How to Know Your Web Site Has Been Cracked

[Updated: 15March2008 0932PDT]
Over the last couple of days, the malware industry (and thus its blogs, news releases, and such) have been waving their collective arms in the air about a significant number of web site infections—infections that cause unprotected and unpatched PCs stopping by to be loaded with all kinds of nasty crap. According to multiple sources, the infections count more than 10,000, spread primarily among otherwise trusted web sites.

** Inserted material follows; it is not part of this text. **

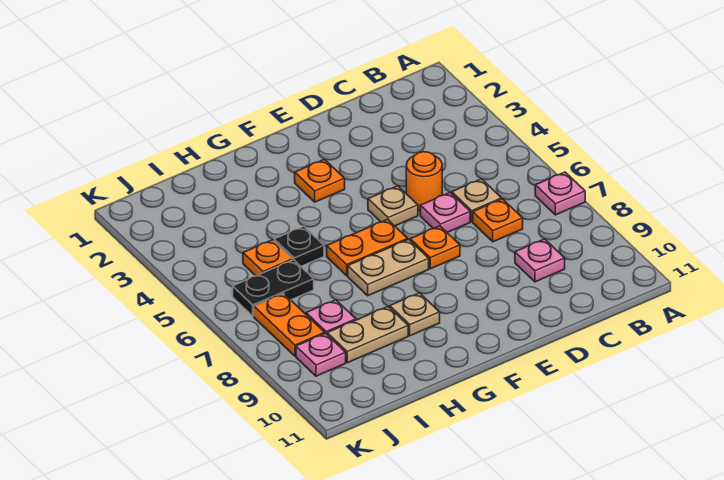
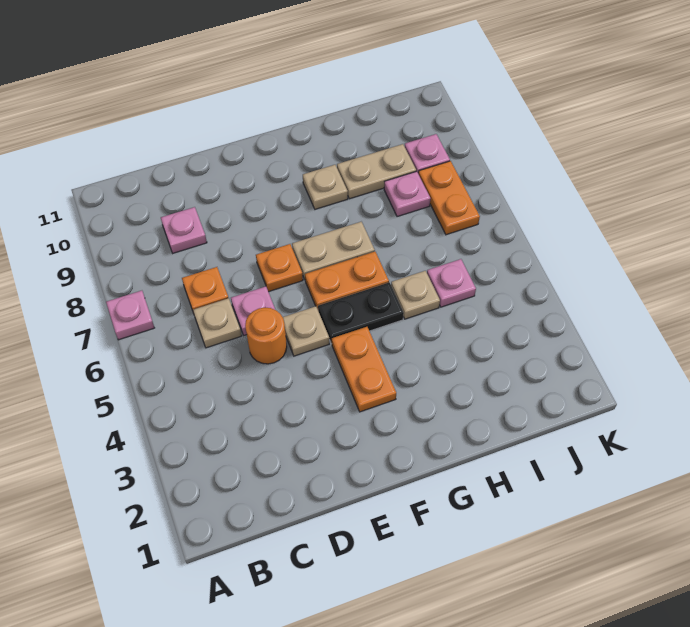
orange 1x1 plate [295,159,345,202] -> orange 1x2 plate [332,327,396,412]
black 1x1 plate [274,226,324,266] -> tan 1x1 plate [391,271,440,319]
orange 1x1 plate [243,240,293,276] -> pink 1x1 plate [427,259,476,307]
black 1x2 plate [233,260,314,316] -> black 1x2 plate moved to [318,282,404,343]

Although this revelation is pretty shocking—because a visit to a regular, trusted site could lead to a bad moon rising—there was scant advice to the typical, non-technical web site manager to find out if the crackers have infected his or her site. Most of what advice I did see appeared to be aimed at IT guys who closely monitor their web server activities as full-time jobs. Some of the affected sites, however, are mom-and-pop type web sites. And Mom doesn't know how to "run security scans to detect deficiencies in code" (advice from McAfee Avert Labs).

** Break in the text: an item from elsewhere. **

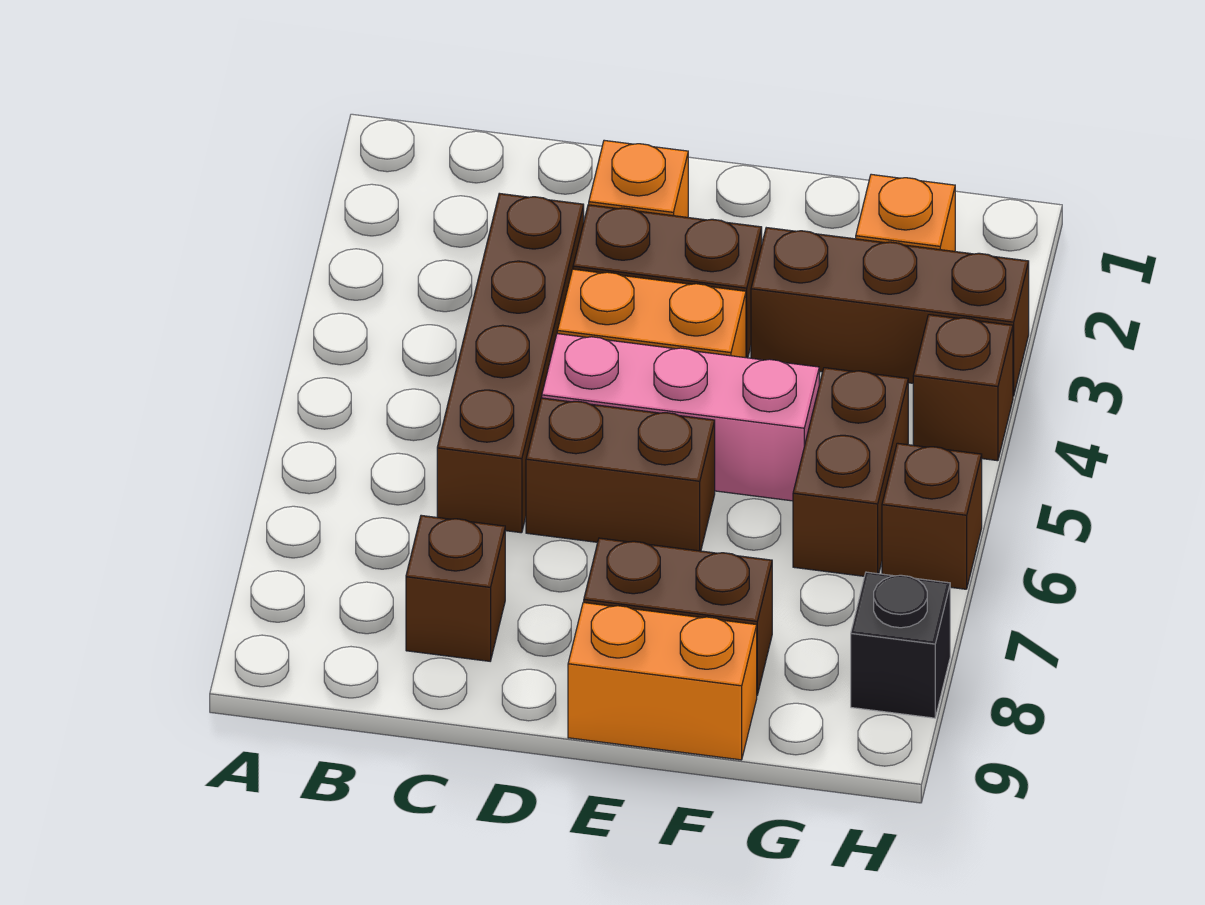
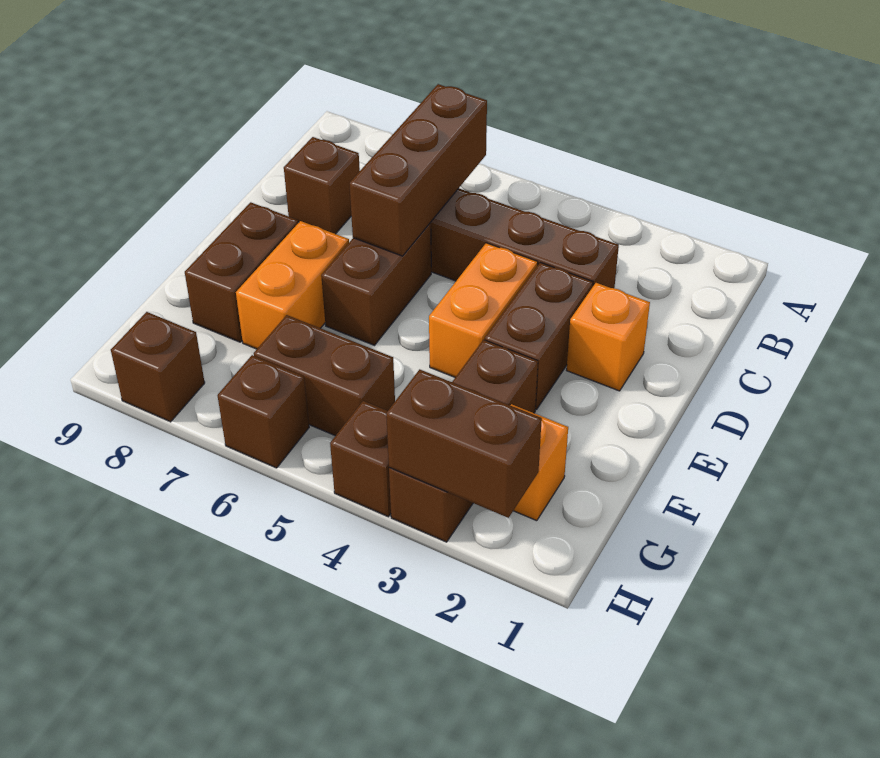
none -> brown 1x3 brick [349,84,487,256]
pink 1x3 brick [542,334,819,501] -> none
orange 1x2 brick [568,602,757,760] -> orange 1x2 brick moved to [236,221,349,349]
none -> brown 1x2 brick [386,369,542,518]
black 1x1 brick [851,572,950,718] -> brown 1x1 brick [111,312,205,422]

So, if you run a mom-and-pop web site, here is one way to begin your investigation, using (almost) everyone's old friend, Google.

Use the Google search facility to target your web site by name and for a string of characters that signal this particular infection. For example, to check this site (spamwars.com), enter the following search into the Google text box:

"2117966.net" site:spamwars.com

Observe the quotes around the evil dot-net domain name. Substitute your own domain name after site:. If you get the message that your search did not match any documents, you're probably in good shape (against this particular attack, that is). If, on the other hand, links to your site's pages come up, you've got some cleanup to do. Be sure to advise your web hosting service immediately. Even after you clean up, the Google cache will still probably contain pointers to your old, infected pages. You want to make sure that the active links to the current pages lead to cleanly-served pages. Additionally, if your server caches search results (only your web service administrator) knows for sure), you need to get those caches cleared.

The experts are still trying to uncover exactly how these corruptions are being accomplished (a PHP forum program is a current suspect, but ASP servers are also being affected by a different attack). How ever it's being done, don't feel like your site was specifically targeted. An infection of this magnitude was certainly an automated affair. Your site's underlying server software just happened to offer the open hole through which the crackers entered. Until that hole gets identified and plugged, your site will probably continually be vulnerable (sigh).

It's bad enough that the crooks have destroyed email as a communications medium. Now they're going to impose fear in the everyday activity of surfing our favorite web sites. This could get very ugly.